In an ideal world, we would all drift off at 10pm every night, awakening refreshed and revitalised at 6am prompt the following morning. An ideal world this is not, and in all honesty, when was the last time you enjoyed eight unbroken hours of sleep?
We spoke to three experts to find out whether this is really the optimum amount, or whether we’re all feeling deprived for no reason.
Get into the habit
“Eight hours of sleep is what we need – yet often not what we get during a working week,” says Dr Paul Kelley from the Sleep and Circadian Neuroscience Institute at the University of Oxford. “It is not a rigid rule but a good habit. If you’re going out with friends, don’t worry – and try to get more sleep the next day. Don’t sleep during the day – the sleep does not have to be replaced hour for hour, just sleep until you wake naturally. Some of us need an hour extra (often when younger); some are fine with an hour less (often when older). Still, eight hours a day to relax in your daily routine is a good way to live.
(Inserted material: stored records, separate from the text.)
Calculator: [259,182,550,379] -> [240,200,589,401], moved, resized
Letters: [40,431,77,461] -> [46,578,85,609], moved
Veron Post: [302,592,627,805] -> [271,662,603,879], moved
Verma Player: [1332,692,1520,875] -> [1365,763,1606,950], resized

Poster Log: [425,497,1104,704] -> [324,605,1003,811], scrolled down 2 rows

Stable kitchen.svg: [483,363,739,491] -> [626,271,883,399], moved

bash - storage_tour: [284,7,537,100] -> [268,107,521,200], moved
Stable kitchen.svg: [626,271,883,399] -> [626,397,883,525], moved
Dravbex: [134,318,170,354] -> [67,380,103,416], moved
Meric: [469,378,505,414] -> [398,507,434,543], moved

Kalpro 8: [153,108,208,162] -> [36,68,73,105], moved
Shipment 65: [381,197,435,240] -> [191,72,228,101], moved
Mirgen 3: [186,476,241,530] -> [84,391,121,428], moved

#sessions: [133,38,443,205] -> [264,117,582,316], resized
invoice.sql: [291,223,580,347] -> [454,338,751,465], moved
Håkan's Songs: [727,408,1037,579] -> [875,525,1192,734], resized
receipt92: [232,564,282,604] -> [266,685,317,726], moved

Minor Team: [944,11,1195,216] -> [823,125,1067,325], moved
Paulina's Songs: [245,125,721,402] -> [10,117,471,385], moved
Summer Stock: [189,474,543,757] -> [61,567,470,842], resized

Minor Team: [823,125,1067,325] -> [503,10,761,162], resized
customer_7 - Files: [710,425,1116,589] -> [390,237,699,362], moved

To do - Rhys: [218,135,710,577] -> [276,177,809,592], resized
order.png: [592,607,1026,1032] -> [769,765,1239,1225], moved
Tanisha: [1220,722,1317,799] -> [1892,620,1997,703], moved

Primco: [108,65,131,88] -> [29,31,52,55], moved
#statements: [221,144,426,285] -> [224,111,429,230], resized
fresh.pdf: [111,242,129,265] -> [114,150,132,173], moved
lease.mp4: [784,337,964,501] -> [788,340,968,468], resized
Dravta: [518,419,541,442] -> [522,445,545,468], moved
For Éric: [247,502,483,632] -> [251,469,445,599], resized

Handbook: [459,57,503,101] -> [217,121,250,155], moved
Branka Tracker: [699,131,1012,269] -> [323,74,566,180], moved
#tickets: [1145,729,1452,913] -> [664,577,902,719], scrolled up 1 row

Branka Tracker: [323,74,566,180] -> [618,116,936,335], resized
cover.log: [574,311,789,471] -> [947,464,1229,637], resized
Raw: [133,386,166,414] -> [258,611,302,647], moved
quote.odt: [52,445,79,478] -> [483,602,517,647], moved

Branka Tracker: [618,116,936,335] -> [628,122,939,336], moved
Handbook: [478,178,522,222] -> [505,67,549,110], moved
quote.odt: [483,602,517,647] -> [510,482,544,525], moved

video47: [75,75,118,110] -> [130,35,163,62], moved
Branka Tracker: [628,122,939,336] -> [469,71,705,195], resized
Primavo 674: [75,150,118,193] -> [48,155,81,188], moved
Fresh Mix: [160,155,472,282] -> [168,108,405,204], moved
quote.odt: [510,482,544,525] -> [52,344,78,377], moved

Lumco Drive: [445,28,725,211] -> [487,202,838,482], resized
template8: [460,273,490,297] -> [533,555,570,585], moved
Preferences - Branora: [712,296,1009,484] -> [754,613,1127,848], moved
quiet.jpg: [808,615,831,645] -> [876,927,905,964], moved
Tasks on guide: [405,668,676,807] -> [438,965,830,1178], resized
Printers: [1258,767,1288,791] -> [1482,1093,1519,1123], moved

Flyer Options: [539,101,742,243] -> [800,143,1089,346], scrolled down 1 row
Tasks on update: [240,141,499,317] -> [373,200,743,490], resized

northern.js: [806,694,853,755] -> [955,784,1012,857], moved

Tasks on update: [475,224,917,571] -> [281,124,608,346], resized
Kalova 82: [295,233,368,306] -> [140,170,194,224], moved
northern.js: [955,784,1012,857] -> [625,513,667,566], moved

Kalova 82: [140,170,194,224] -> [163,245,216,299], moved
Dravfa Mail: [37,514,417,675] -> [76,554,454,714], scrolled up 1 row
Combined with exercise and healthy food (don’t eat a lot in the last couple of hours before sleep, and stop consuming coffee in the early afternoon), good sleep is a necessary part of a healthy lifestyle.”
Put down your phone
“A 'normal’ sleep pattern depends on the individual and their own circadian rhythm (biological clock),” says Faye Langworthy, product director at This Works. “Therefore we do not believe that one size fits all when it comes to achieving a good night’s sleep. However, there are sleep rules that everyone can follow to improve sleep quality and break unhealthy sleep patterns. Keep the room dark and relatively cool (between 16 and 18 degrees) and do not look at digital devices in the final hours preceding sleep. It is essential people limit their exposure to blue light in the few hours before they go to bed. If you must use your smartphone, tablet or computer late in the evening, try turning down the brightness, ensuring that the device is at least 12 inches from your eyes.”
Do a sleep test
“Many underestimate the importance - and impact - of a good night’s sleep,” says time management expert Cory Cook. “Whether we realise it or not, sleep - or lack of it - affects several aspects of our day to day functions; our mood, performance, productivity, ability to make decisions and mental alertness. It also affects our appearance, immune system and appetite.” We go through a series of cycles and phases needed to fully restore our energy, among other things. Not getting enough sleep short-circuits the process, which negatively impacts our ability to function at our best. The amount of sleep we need is unique to each of us, so an effective way to work out what we need is to perform a sleep test. You will need more than one night, so carry it out over a period when you can afford the extra time in the morning. Get to bed at a set time each night, and don’t set an alarm, allowing yourself to wake naturally the next day. A few days of this and you’ll likely begin to wake around the same time, indicating the amount of sleep optimal for you.”